Protectionism against Chinese manufactured products will only boomerang on Indian industry

By Wang Jiamei Source:Global Times Published: 2017/7/31 20:03:39

The list of Chinese products covered by India's trade remedy investigations is getting ever longer, expanding from garments, glass, minerals and other low-end items to advanced products such as new materials and machinery.

It seems that the Indian government is trying to protect domestic industries from overseas competition through trade remedy measures, but although this strategy offers certain short-term benefits, it will eventually hinder India's industrial development.

On July 21, India announced that it would launch an anti-dumping investigation into photovoltaic (PV) cells and units from the Chinese mainland, Taiwan, and Malaysia. The investigation was the latest of a series of probes launched by India against Chinese goods this year.

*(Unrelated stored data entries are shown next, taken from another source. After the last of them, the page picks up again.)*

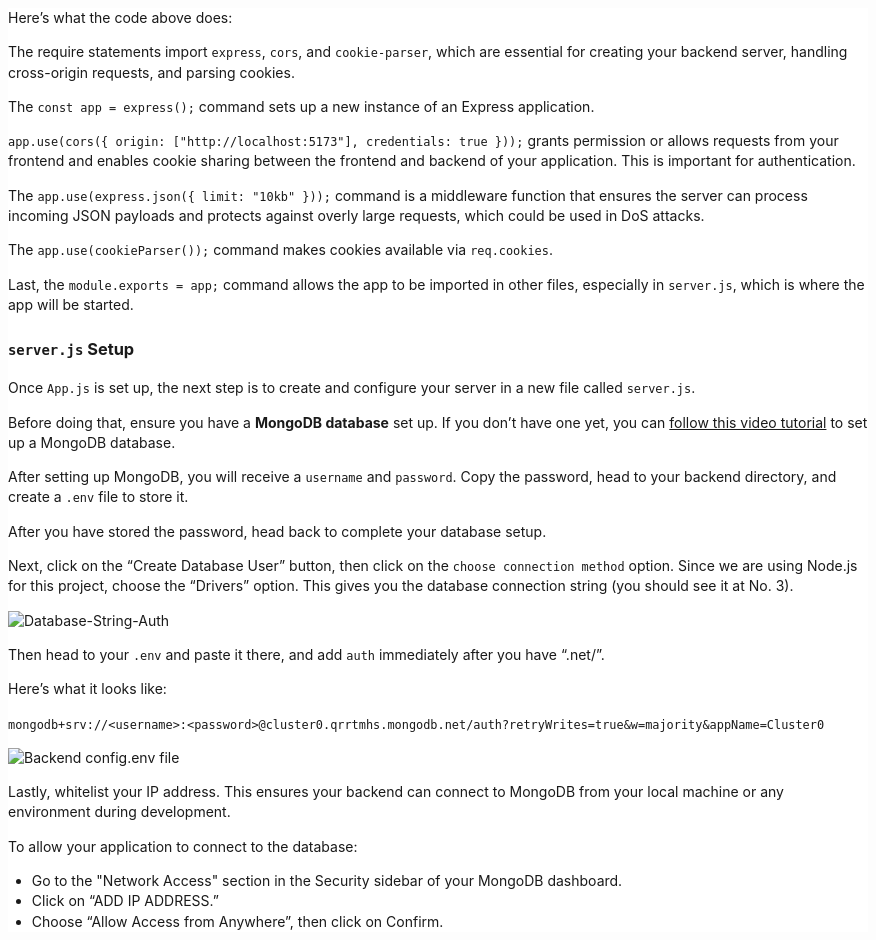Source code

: Here’s what the code above does:

The require statements import `express`, `cors`, and `cookie-parser`, which are essential for creating your backend server, handling cross-origin requests, and parsing cookies.

The `const app = express();` command sets up a new instance of an Express application.

`app.use(cors({ origin: ["http://localhost:5173"], credentials: true }));` grants permission or allows requests from your frontend and enables cookie sharing between the frontend and backend of your application. This is important for authentication.

The `app.use(express.json({ limit: "10kb" }));` command is a middleware function that ensures the server can process incoming JSON payloads and protects against overly large requests, which could be used in DoS attacks.

The `app.use(cookieParser());` command makes cookies available via `req.cookies`.

Last, the `module.exports = app;` command allows the app to be imported in other files, especially in <VPIcon icon="fa-brands fa-js"/>`server.js`, which is where the app will be started.

### <VPIcon icon="fa-brands fa-js"/>`server.js` Setup

Once <VPIcon icon="fa-brands fa-js"/>`App.js` is set up, the next step is to create and configure your server in a new file called <VPIcon icon="fa-brands fa-js"/>`server.js`.

Before doing that, ensure you have a **MongoDB database** set up. If you don’t have one yet, you can [<VPIcon icon="fa-brands fa-youtube"/>follow this video tutorial](https://youtu.be/pO6m0nmo1k0?si=Rqi_50fnsfQrM-ww) to set up a MongoDB database.

After setting up MongoDB, you will receive a `username` and `password`. Copy the password, head to your backend directory, and create a <VPIcon icon="fas fa-file-lines"/>`.env` file to store it.

After you have stored the password, head back to complete your database setup.

Next, click on the “Create Database User” button, then click on the `choose connection method` option. Since we are using Node.js for this project, choose the “Drivers” option. This gives you the database connection string (you should see it at No. 3).

![Database-String-Auth](https://cdn.hashnode.com/res/hashnode/image/upload/v1752706253668/ad0cdbb4-453c-4291-ab4c-395d14ce297c.gif)

Then head to your <VPIcon icon="fas fa-file-lines"/>`.env` and paste it there, and add `auth` immediately after you have “.net/”.

Here’s what it looks like:

```plaintext
mongodb+srv://<username>:<password>@cluster0.qrrtmhs.mongodb.net/auth?retryWrites=true&w=majority&appName=Cluster0
```

![Backend config.env file](https://cdn.hashnode.com/res/hashnode/image/upload/v1752767020758/aee4f54c-e562-4916-a8f5-b97590a671d1.png)

Lastly, whitelist your IP address. This ensures your backend can connect to MongoDB from your local machine or any environment during development.

To allow your application to connect to the database:

- Go to the "Network Access" section in the Security sidebar of your MongoDB dashboard.
- Click on “ADD IP ADDRESS.”
- Choose “Allow Access from Anywhere”, then click on Confirm.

Amid a rise in bilateral trade, India initiated 12 investigations against Chinese products in the first half of this year, becoming the country with the most trade remedy probes against China. During the period, 11 investigations were launched by the US, according to statistics from China's Ministry of Commerce (MOFCOM).

Wang Hejun, head of the MOFCOM's trade remedy and investigation bureau, said last week that India should avoid abusing trade remedy measures and bilateral trade disputes should be settled through consultation.

There are other explanations behind the intensified trade conflicts between India and China. After years of development, India's industries have made progress, and many companies in India now produce items that could compete with those from China.

Chinese producers still have the upper hand, but it seems understandable for the Indian government to be eager to protect local industries.

But it is wrong to resort to trade remedy measures to drive Chinese products out of the local market.

First, curbing imports of certain products from China may affect the relevant downstream market in India. For instance, with the support of China's high-quality PV products, India's solar-power generating capacity surged 3.7 times over the past three years. If India imposes anti-dumping tariffs on Chinese PV products, the growth of the country's own fast-growing PV market may slow.

Second, without outside competitive pressure, local industries will be less motivated to invest in technical innovation to reduce costs and improve quality. That won't be conducive to the long-term development of the industry.

Based on what China experienced a decade ago, it is inevitable that some companies will fail under the pressure of competition, but the ones that survive do so by upgrading and moving up the value chain.

At the same time that it is making great efforts in liberalizing foreign investment rules, India should also open up to foreign competition to facilitate the development of domestic manufacturing.

The author is a reporter with the Global Times.